What you need to do:
**A.** Name every person who posted a comment in the Plain TeX verbatim thread, each once.
**B.** According to the Plain TeX verbatim thread, why did Steven B. Segletes delete the answer he had proposed using \detokenize?

Source extract:

5

To learn more about Plain TeX, I try to define a special verbatim command \verb{code}, which puts code inside braces.

When there is no braces in code, It's easy. But when there are some balanced braces inside code, it seems hard to define this command.

Furthermore, there may be some \{ or \} inside code. How could I define this?

For example, I want \verb{a{b\}c\{d}e} to produce a{b\}c\{d}e.

Z.H.
  • 3,346
  • 21
  • 39
  • Due to the way TeX reads tokens, it's difficult to do this in a command. You might want to take a look at \tt\makeatletter\meaning\@sverb (just typeset that). It's not that practically helpful, but it shows the complexity. You have to change catcodes, so taking in the argument (as you would naturally do) doesn't work since everything is already read by that time. You have to take in a delimiting argument, then change catcodes accordingly. Then you can do what you need. – Sean Allred Jun 03 '14 at 05:39
  • 1
    @SeanAllred You have to change the catcodes before grabbing the delimited argument ;-) – Joseph Wright Jun 03 '14 at 06:08
  • @Z.H. While there are approaches that would allow the interface you suggest, they are pretty complex (we do something related in the LaTeX xparse package for grabbing optional arguments, and tracking nested brackets is tricky). As already suggested, a much easier approach is to use some think \verb"a{b\}c\{d}e" where the very first character after\verb` is used as both the start and end marker. Would a solution working in this way be acceptable? – Joseph Wright Jun 03 '14 at 06:14
  • @JosephWright I know how to define \verb just like it is in LaTeX. I'm just curious about more. – Z.H. Jun 03 '14 at 06:30
  • I had proposed an answer with \detokenize, but deleted it after Joseph pointed out your focus was plain TeX. If you want the answer resurrected, just let me know. – Steven B. Segletes Jun 03 '14 at 10:25
  • You'll have problems when there are *unbalanced* braces. It's impossible to grab an argument with unbalanced braces, of course: you'd have to tell in some way which one is the final. All in-line verbatim macros that allow braces in the text to be typeset verbatim use the convention of delimiting the text with a character not used in the text itself. You can find good definitions of in-line verbatim macros in the TeXbook and in TeX by Topic. – egreg Jun 03 '14 at 10:30
  • @egreg Yes, but since almost all of the time we just put balanced braces inside code, Let's assume braces are always balanced and don't consider unbalanced case. – Z.H. Jun 03 '14 at 11:02
  • 1
    it's easier to come up with a \begin ... \end or a "toggle" approach than a command-with-argument definition. you might find the definitions of \verbatim and |...| in the file tugboat.sty (the plain tugboat implementation) interesting. these extended the texbook definitions to pay attention to spaces at the beginning of a line, and an "escape" to allow metacode within a verbatim block, among other features. this file (and related material) is in tex live in the .../plain/tugboat-plain/ area. – barbara beeton Jun 03 '14 at 15:09

2 Answers2

7

A plain TeX solution without e-TeX.

Data provided:
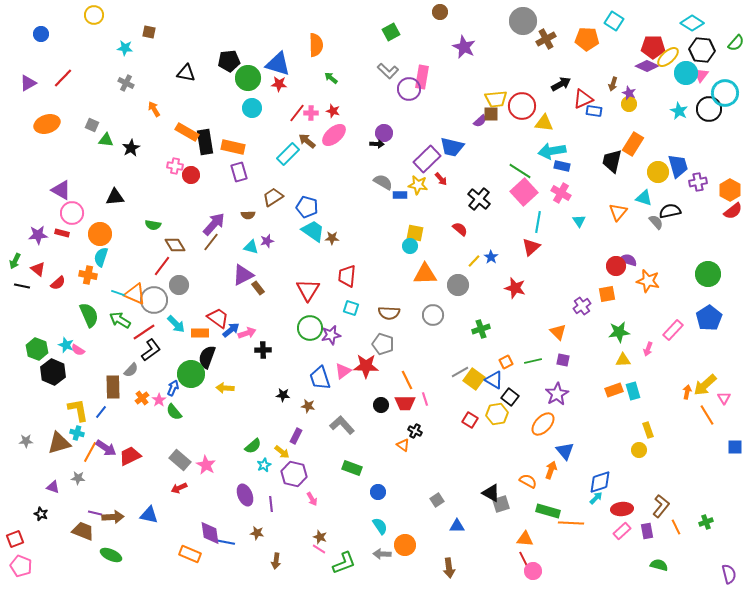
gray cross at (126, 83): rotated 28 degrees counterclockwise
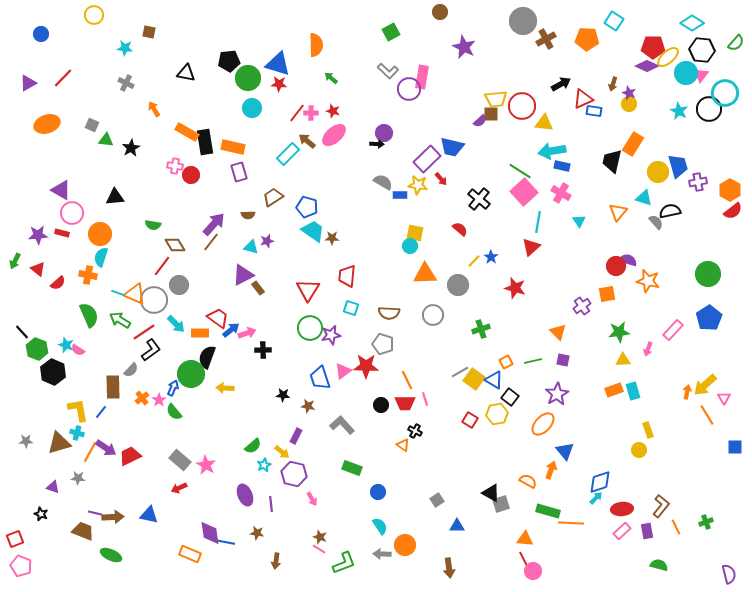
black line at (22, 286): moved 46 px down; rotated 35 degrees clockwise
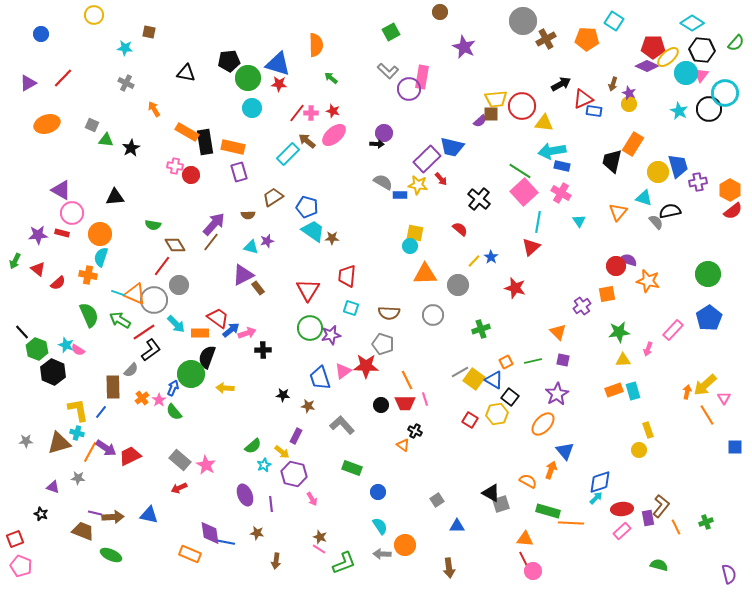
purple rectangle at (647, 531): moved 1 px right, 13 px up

List of solutions:
**A.** Sean Allred, Joseph Wright, Z.H., Steven B. Segletes, egreg, barbara beeton

**B.** He deleted it after Joseph pointed out that the focus was plain TeX.